Types of Home Loan Lenders in Australia

A guide to the different types of home loan & mortgage lenders in Australia. Our guide to the different types of home loan and mortgage lenders in Australia will help you decide which mortgage professional to approach.


Mortgage Brokers

Mortgage brokers are responsible for introducing borrowers to lenders. They act as an intermediary offering prospective borrowers information on various mortgage providers and their products.

With many types of lending institutions and a vast array of mortgage products on offer today, you as a borrower have many options and choices. The task of the mortgage broker is to determine the most suitable loan for you. The broking service is often free, and the broker will generally receive commission from the lender they recommend.



Banks are, of course, the original lending institutions and they mostly source their funds through customer term deposits and savings deposits. Australian banks are regulated by the Australian Prudential Regulation Authority.

Customers who make deposits are paid interest on their accounts, and their funds are then available to lend to borrowers. In turn, these borrowers pay interest to the bank on the sum lent. The margin between the interest paid on deposits and the interest received from loans provides banks with their major source of revenue.

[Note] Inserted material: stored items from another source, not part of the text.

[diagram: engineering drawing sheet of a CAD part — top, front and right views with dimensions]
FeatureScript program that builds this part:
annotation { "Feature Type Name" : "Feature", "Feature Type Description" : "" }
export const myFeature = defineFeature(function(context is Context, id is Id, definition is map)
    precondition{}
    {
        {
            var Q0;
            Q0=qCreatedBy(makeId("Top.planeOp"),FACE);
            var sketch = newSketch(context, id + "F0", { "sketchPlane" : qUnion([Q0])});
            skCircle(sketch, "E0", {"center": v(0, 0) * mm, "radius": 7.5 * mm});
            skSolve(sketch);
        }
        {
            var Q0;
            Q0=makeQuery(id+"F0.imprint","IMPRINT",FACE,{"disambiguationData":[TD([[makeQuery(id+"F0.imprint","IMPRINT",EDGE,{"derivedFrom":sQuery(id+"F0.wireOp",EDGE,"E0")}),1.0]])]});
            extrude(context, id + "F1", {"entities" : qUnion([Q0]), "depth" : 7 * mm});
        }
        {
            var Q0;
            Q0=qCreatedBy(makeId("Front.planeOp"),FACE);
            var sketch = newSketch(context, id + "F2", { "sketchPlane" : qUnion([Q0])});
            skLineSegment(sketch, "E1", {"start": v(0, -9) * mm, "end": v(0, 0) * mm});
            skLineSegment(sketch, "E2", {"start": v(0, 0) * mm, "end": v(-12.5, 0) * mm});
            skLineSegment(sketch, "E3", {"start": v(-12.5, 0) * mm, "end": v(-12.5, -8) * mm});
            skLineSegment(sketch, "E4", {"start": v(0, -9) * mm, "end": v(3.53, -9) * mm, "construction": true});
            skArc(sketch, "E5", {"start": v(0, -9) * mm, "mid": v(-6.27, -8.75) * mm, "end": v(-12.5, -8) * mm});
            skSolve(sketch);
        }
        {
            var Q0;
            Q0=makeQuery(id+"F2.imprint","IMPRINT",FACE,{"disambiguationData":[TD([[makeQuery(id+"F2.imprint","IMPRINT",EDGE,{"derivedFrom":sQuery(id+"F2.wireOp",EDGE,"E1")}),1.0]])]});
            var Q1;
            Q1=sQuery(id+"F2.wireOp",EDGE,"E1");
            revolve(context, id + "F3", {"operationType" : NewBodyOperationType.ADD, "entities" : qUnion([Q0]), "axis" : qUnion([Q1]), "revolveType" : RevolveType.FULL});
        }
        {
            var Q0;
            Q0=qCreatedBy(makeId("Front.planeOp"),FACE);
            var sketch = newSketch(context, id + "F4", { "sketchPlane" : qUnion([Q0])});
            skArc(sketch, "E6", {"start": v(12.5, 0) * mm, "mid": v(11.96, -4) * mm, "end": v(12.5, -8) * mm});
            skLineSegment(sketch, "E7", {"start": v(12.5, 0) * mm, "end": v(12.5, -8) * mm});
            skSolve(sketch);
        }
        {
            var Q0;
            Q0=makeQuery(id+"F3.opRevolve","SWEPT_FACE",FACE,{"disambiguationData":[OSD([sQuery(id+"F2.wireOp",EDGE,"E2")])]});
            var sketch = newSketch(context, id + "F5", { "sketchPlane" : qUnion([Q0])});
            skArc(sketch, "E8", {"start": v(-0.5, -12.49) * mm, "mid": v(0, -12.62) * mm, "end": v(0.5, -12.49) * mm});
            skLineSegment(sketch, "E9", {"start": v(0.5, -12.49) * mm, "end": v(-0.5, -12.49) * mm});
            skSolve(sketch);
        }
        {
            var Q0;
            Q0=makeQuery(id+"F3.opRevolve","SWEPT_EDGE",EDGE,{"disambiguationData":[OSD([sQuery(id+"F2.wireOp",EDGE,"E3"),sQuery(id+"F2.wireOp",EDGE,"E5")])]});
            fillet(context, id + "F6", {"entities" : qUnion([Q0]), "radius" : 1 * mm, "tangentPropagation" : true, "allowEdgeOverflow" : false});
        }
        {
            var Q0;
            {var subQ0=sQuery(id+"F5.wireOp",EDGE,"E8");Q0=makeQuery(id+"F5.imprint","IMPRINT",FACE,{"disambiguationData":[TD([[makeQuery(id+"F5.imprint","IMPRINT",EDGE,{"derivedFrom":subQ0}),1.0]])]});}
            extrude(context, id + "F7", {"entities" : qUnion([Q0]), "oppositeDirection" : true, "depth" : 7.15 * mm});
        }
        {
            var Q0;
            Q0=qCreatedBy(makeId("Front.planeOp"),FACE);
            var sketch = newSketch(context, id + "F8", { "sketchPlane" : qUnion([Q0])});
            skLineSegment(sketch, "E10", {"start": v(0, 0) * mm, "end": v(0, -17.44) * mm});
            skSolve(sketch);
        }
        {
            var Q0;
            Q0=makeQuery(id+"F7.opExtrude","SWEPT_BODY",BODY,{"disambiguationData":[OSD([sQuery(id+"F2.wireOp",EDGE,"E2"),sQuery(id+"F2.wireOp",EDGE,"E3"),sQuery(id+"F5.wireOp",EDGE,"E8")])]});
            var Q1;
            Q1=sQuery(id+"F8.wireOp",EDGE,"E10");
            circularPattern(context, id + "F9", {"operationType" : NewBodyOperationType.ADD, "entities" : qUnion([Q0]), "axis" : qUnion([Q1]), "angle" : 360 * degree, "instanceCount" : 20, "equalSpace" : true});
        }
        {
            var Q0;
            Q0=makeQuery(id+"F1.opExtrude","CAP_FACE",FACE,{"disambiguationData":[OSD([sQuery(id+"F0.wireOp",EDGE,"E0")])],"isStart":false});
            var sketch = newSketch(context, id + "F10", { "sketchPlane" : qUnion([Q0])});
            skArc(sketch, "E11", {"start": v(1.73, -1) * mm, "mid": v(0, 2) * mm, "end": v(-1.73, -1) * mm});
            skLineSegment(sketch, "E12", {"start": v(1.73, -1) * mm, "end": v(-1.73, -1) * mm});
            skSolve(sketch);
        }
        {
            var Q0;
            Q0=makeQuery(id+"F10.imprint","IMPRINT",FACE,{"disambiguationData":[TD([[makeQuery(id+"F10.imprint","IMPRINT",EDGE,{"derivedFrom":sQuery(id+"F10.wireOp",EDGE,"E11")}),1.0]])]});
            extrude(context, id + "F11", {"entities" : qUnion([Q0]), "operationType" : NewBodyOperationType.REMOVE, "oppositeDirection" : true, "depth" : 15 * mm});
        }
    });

One downside of banks is that they generally have a large network of branches supported by many staff members. The costs of these services and branches has to be recouped somewhere – maybe from you, as a borrower – whereas other types of lenders may not have such hefty overheads.


Credit Unions

A credit union is a cooperative that is owned and controlled by the people who use its services. Each member is both a customer and a shareholder in the credit union.

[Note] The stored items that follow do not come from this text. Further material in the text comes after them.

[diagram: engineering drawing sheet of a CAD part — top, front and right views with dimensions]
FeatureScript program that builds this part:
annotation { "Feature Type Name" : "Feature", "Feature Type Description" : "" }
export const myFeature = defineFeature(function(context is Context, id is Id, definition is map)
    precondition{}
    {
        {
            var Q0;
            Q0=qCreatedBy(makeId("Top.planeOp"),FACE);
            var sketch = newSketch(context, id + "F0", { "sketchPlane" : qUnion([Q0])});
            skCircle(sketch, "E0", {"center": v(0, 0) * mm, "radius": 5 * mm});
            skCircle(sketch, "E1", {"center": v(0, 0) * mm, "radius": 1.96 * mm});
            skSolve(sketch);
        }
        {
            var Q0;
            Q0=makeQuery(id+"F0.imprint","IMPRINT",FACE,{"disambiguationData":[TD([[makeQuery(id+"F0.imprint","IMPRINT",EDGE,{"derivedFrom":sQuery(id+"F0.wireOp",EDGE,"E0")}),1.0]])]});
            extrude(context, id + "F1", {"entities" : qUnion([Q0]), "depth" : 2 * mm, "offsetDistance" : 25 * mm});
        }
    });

Deposits from members are used to fund loans to other members, with the credit union business structure facilitating the process. Credit unions serve people who share a mutual interest, such as where they work, live, or go to church. Since credit unions are non-profit organisations with no external shareholders, there is no pressure to earn profits at the expense of customers.

Like banks, they offer a wide variety of banking facilities such as loans, deposits and financial planning, but because the main function of a credit union is to serve the needs of members rather than make a profit, they often put a great deal of emphasis on customer service.


Building Societies

Building societies operate in the same manner as banks and obtain their funding primarily through customer deposits. As with credit unions, customers are members. In a sense the customers own the society, so they are often referred to as mutual societies.


Mortgage Managers

Mortgage managers are lending specialists who arrange funding for home and investment loans. They should not to be confused with with mortgage brokers, or with an institution that offers access to a personal account manager.

Unlike banks, building societies and credit unions, mortgage managers do not have a base of customer deposits with which to fund their loans. Instead, they source their funds via a process known as securitisation, which means assets with an income stream are pooled and converted into saleable securities.

The job of a mortgage manager is to set up the loan and liaise with all parties involved, including the originators, trustees, credit assessors and borrowers. They provide the customer service role and are there to manage your loan throughout its term.

When you borrow money from a mortgage manager it’s not actually the mortgage manager who is the owner of the mortgage – they are simply the party instructed to manage the mortgage. The original provider of the funds is the ultimate owner and this could range from a superannuation fund or unit trust to an individual who has invested in mortgage-backed securities.